Stress haben wir alle. Ein komplett stressfreies Leben ist für jemandem mit einem normalen Job und einem sozialen Umfeld kaum erreichbar. Die Hauptaufgabe von Wellness liegt daher meiner Meinung nach darin, das eigene Leben so zu strukturieren, dass der Stress nicht Überhand nimmt. Stattdessen wollen wir versuchen, unser Leben mit regelmäßigen Ritualen und Übungen zu versehen, die es uns erleichtern, Abstand zu nehmen, zu uns zu finden, abzuschalten und aufzuatmen.

Die Herausforderung liegt nicht darin, herauszufinden, was einem gut tut, sondern Zeiten für Wellness zu schaffen. Auch ich hatte Schwierigkeiten, mir Zeit für meine Rituale und Übungen zu nehmen.
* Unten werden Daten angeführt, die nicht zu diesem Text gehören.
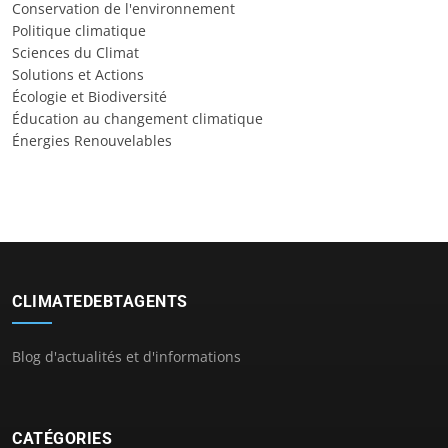
Conservation de l'environnement
Politique climatique
Sciences du Climat
Solutions et Actions
Écologie et Biodiversité
Éducation au changement climatique
Énergies Renouvelables
CLIMATEDEBTAGENTS
Blog d'actualités et d'informations
CATÉGORIES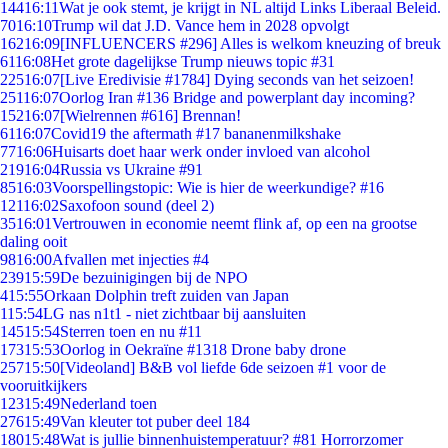
144
16:11
Wat je ook stemt, je krijgt in NL altijd Links Liberaal Beleid.
70
16:10
Trump wil dat J.D. Vance hem in 2028 opvolgt
162
16:09
[INFLUENCERS #296] Alles is welkom kneuzing of breuk
61
16:08
Het grote dagelijkse Trump nieuws topic #31
225
16:07
[Live Eredivisie #1784] Dying seconds van het seizoen!
251
16:07
Oorlog Iran #136 Bridge and powerplant day incoming?
152
16:07
[Wielrennen #616] Brennan!
61
16:07
Covid19 the aftermath #17 bananenmilkshake
77
16:06
Huisarts doet haar werk onder invloed van alcohol
219
16:04
Russia vs Ukraine #91
85
16:03
Voorspellingstopic: Wie is hier de weerkundige? #16
121
16:02
Saxofoon sound (deel 2)
35
16:01
Vertrouwen in economie neemt flink af, op een na grootse
daling ooit
98
16:00
Afvallen met injecties #4
239
15:59
De bezuinigingen bij de NPO
4
15:55
Orkaan Dolphin treft zuiden van Japan
1
15:54
LG nas n1t1 - niet zichtbaar bij aansluiten
145
15:54
Sterren toen en nu #11
173
15:53
Oorlog in Oekraïne #1318 Drone baby drone
257
15:50
[Videoland] B&B vol liefde 6de seizoen #1 voor de
vooruitkijkers
123
15:49
Nederland toen
276
15:49
Van kleuter tot puber deel 184
180
15:48
Wat is jullie binnenhuistemperatuur? #81 Horrorzomer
Nach der Arbeit treffe ich mich oft mit meinem Partner oder mit Freunden und finde daher abends selten Zeit dafür.

Ich habe lernen müssen, meine Auszeiten zu priorisieren. Daher stehe ich seit Anfang Januar 1,5 Stunden früher auf und nutze die gewonnene Zeit am Morgen für mich. Außerdem achte ich darauf, dass mein Kalender nicht zu voll wird. An mindestens zwei Abenden in der Woche versuche ich einfach daheim zu sein und keine Pläne zu haben. Freunde müssen nun auch mal 1-2 Wochen warten, bis sie mich sehen können. Immer wieder fühle ich in mich hinein und stelle mir die Frage, ob mir alles mit der einen zusätzlichen Veranstaltung nicht zu viel wird. Ich sage auch mal eine Verabredung ab und treffe mich lieber eine Woche später mit jemandem, wenn ich merke, dass ich diese Zeit für mich brauche. Außerdem versuche ich, regelmäßig freie Wochenende zu haben, an denen ich weder verreise noch Besuch bekomme.

Nein zu sagen ist schwierig. Wir wollen alle am liebsten so viel wie nur irgendwie möglich erleben. You only live once, right? Ich habe lernen müssen, mir die Dinge herauszusuchen, die mir wirklich wichtig sind, und zum Rest entschieden Nein zu sagen. Nein zu manchen Dingen zu sagen bedeutet nämlich Ja zu anderen Dingen zu sagen. Ich sage Nein zu Freizeitstress, zu zu vielen Plänen und einem zu vollen Kalender, damit ich laut Ja zu wirklicher Frei-Zeit, zu meiner Wellness und meiner Gesundheit sagen kann. Eigentlich sind Nein-Sager die, die gelernt haben, ihre Prioritäten richtig zu setzen. Nein-Sager sind die wahren Ja-Sager.

Was ist wichtiger? Du, deine Gesundheit und dein Glück, oder dass du auf allen Parties tanzt, nichts verpasst, und bei allem dabei bist?

Mein Tipp: Finde heraus, welche Prioritäten für dich die richtigen sind! Überlege dir, zu welchen Tageszeiten du dir am besten Zeiten für dich schaffen kannst. Das könnte jeden Abend sein. Ein Stunde vor dem Zu Bett Gehen schaltest du dein Handy aus, stellst dir deinen Wecker und nutzt diese Stunde für alle deine Übungen. Oder es könnte morgens nach dem Aufstehen sein. Du stellst deinen Wecker früher und nutzt die gewonnene Zeit, um dich in aller Ruhe dir selbst zu widmen. Sag Nein zu allem, was deinen Wellness-Plänen in den Weg kommt. Lerne, Alternativtermine vorzuschlagen. Werde ein Nein-Sager!